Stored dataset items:

::::::::

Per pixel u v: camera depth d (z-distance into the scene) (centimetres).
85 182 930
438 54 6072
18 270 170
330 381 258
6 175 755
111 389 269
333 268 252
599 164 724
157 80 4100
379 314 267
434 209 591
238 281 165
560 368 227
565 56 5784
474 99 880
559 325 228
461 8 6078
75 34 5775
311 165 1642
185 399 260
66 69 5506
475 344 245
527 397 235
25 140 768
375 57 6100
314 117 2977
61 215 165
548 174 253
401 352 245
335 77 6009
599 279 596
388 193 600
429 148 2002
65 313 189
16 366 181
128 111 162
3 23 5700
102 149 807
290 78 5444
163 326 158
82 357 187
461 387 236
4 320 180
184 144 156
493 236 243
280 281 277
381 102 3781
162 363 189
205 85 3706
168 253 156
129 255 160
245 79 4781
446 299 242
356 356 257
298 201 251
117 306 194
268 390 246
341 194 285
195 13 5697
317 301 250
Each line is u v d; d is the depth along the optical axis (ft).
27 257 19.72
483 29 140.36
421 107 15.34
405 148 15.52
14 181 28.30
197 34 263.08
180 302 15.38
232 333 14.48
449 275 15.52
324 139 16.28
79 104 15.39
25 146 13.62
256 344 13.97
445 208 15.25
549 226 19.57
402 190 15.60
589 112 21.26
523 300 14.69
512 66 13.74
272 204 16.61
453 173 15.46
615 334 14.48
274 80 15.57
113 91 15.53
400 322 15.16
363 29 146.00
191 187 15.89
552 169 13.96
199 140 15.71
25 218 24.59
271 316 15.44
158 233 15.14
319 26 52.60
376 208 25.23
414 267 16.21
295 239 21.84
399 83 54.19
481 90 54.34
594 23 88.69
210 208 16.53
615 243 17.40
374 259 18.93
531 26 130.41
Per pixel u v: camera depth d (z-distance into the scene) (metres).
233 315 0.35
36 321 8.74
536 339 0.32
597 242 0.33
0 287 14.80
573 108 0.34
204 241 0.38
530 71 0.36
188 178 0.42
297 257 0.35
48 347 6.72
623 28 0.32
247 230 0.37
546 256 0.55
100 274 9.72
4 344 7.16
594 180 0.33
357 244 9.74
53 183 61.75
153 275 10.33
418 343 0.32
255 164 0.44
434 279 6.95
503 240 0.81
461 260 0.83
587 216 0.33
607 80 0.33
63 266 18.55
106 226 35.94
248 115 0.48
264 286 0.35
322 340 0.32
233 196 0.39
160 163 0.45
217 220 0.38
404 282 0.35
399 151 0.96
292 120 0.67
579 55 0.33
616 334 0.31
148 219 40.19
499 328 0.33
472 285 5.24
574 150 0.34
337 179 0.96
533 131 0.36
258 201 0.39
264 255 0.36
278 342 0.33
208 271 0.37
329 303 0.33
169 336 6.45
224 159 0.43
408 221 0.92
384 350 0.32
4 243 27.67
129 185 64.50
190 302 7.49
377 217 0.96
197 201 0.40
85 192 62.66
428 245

::::::::

__ACTIVITY__: Scan the records above and show every line in which the word "pixel" occurs.

__EXPECTED ANSWER__:
Per pixel u v: camera depth d (z-distance into the scene) (centimetres).
Per pixel u v: camera depth d (z-distance into the scene) (metres).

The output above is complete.